Data for this task |
****************************************
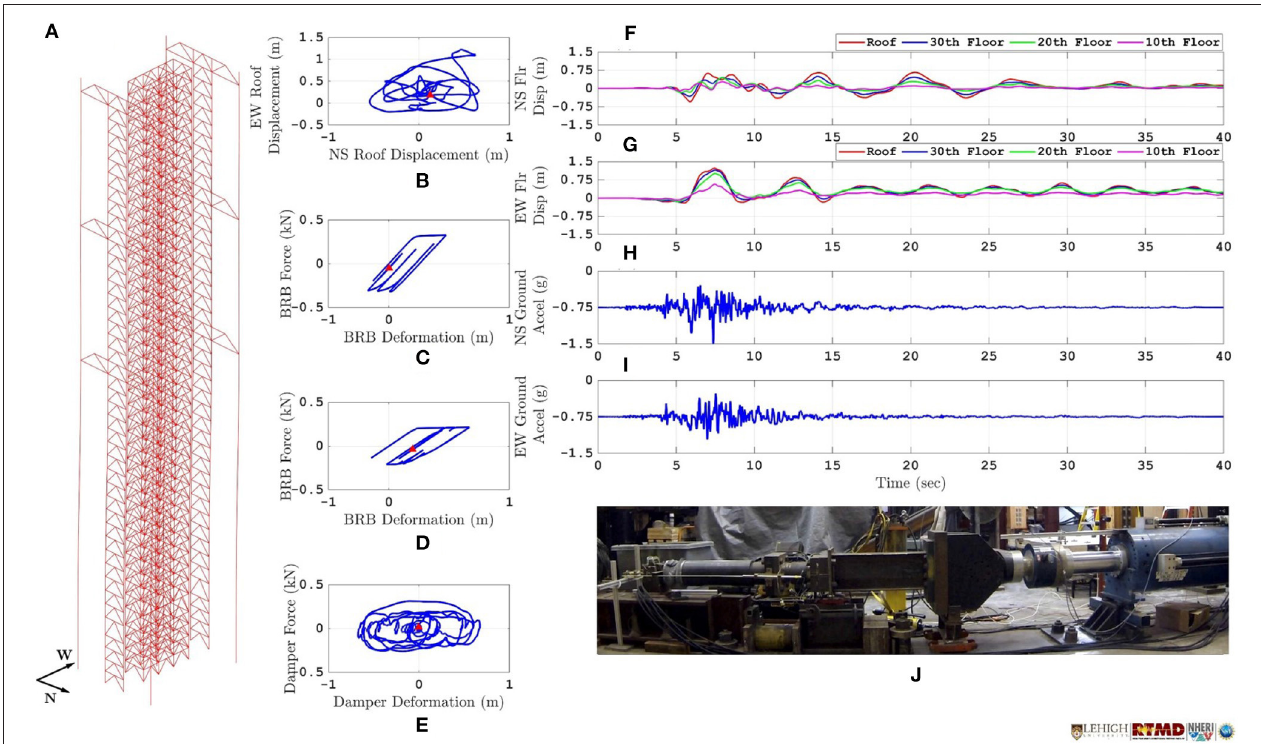
FIGURE 10 | The 3D RTHS of a tall building equipped with non-linear viscous dampers under seismic excitation: (A) isometric view of structure, (B) bi-directional roof displacement orbits, (C,D) 1st story brace hysteresis in the NS and EW directions, (E) force-displacement hysteresis of the NLVD experimental substructure, (F,G) floor displacement time histories of selected floor levels, (H,I) bi-directional ground accelerations, and (J) experimental substructure (full-scale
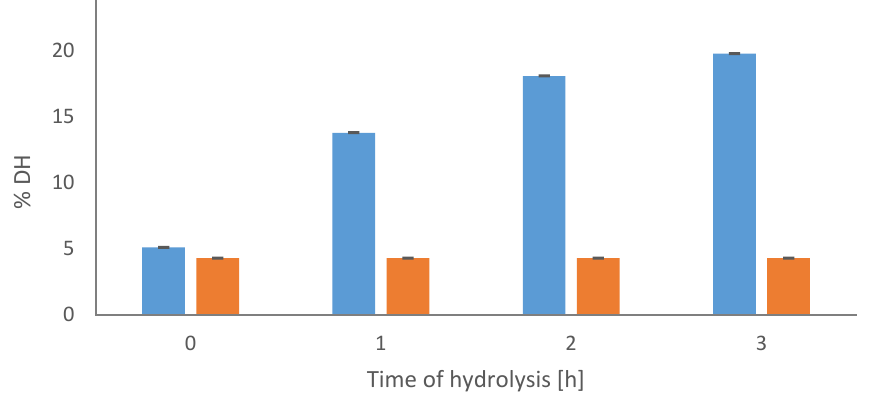
Figure 1. Hydrolysis degree (%DH) of casein degraded with the extracellular serine protease preparation from Yarrowia lipolytica yeast, at the dose of 500 U/g [blue], and in control sample: non- hydrolyzed isolelectric casein [orange].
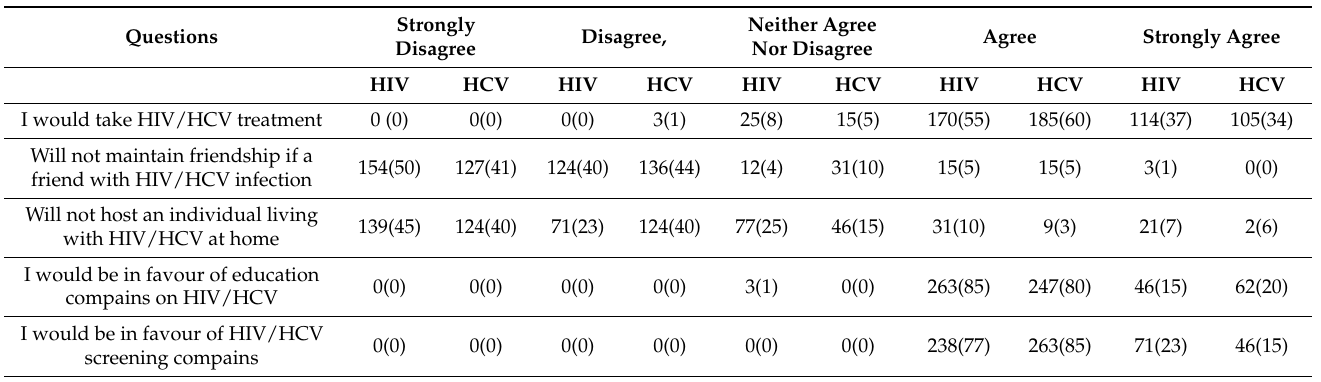
Table 3. Attitude about HIV and HCV.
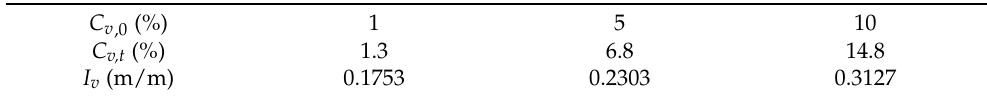
Table 3. Relationship between total pressure drop and initial SVF at V mix ,0 = 4.0 m/s and d s = 15.0 mm. C v ,0 (%)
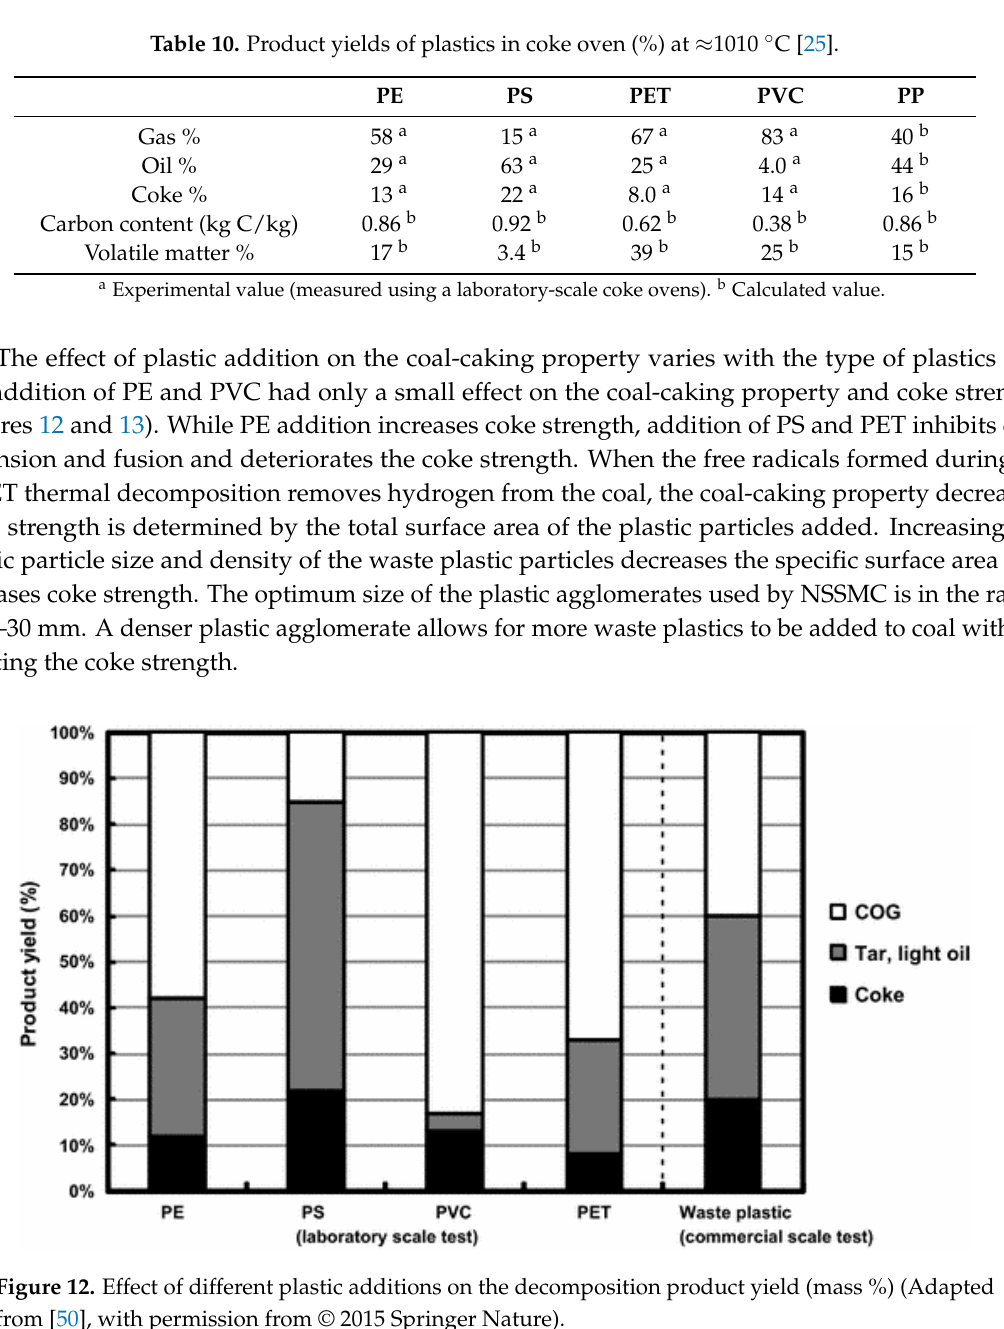
Figure 13. Effect of adding various plastics (2% mass) on coke strength 𝐷𝐼 (cid:2869)(cid:2873)(cid:2869)(cid:2873)(cid:2868) (Adapted from [50], with permission from © 2015 Springer Nature). Coke is produced in a coke oven by carbonizing, i.e., heat treating the coal without oxygen at a high temperature. Coke can be produced via the chemical feedstock recycling of waste plastics in the coke oven [50]. When agglomerated waste plastics blended with coal at the blending ratio of about 1 wt. % are charged into the coke oven they are converted into coke, COG and hydrocarbon oil like coal in the coking chamber. In this process, carbon and hydrogen contained in the waste plastics are converted to 20 wt. % coke, 40 wt. % hydrocarbon oil (tar and light oil) and 40 wt. % coke oven gas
****************************************
Please repeat, exactly and with nothing else, the lines from the one containing "Figure 1. Hydrolysis" to the last line of the entries, both included, excluding any pictures.

Solved exercise |
Figure 1. Hydrolysis degree (%DH) of casein degraded with the extracellular serine protease preparation from Yarrowia lipolytica yeast, at the dose of 500 U/g [blue], and in control sample: non- hydrolyzed isolelectric casein [orange].
Table 3. Attitude about HIV and HCV.
Table 3. Relationship between total pressure drop and initial SVF at V mix ,0 = 4.0 m/s and d s = 15.0 mm. C v ,0 (%)
Figure 13. Effect of adding various plastics (2% mass) on coke strength 𝐷𝐼 (cid:2869)(cid:2873)(cid:2869)(cid:2873)(cid:2868) (Adapted from [50], with permission from © 2015 Springer Nature). Coke is produced in a coke oven by carbonizing, i.e., heat treating the coal without oxygen at a high temperature. Coke can be produced via the chemical feedstock recycling of waste plastics in the coke oven [50]. When agglomerated waste plastics blended with coal at the blending ratio of about 1 wt. % are charged into the coke oven they are converted into coke, COG and hydrocarbon oil like coal in the coking chamber. In this process, carbon and hydrogen contained in the waste plastics are converted to 20 wt. % coke, 40 wt. % hydrocarbon oil (tar and light oil) and 40 wt. % coke oven gas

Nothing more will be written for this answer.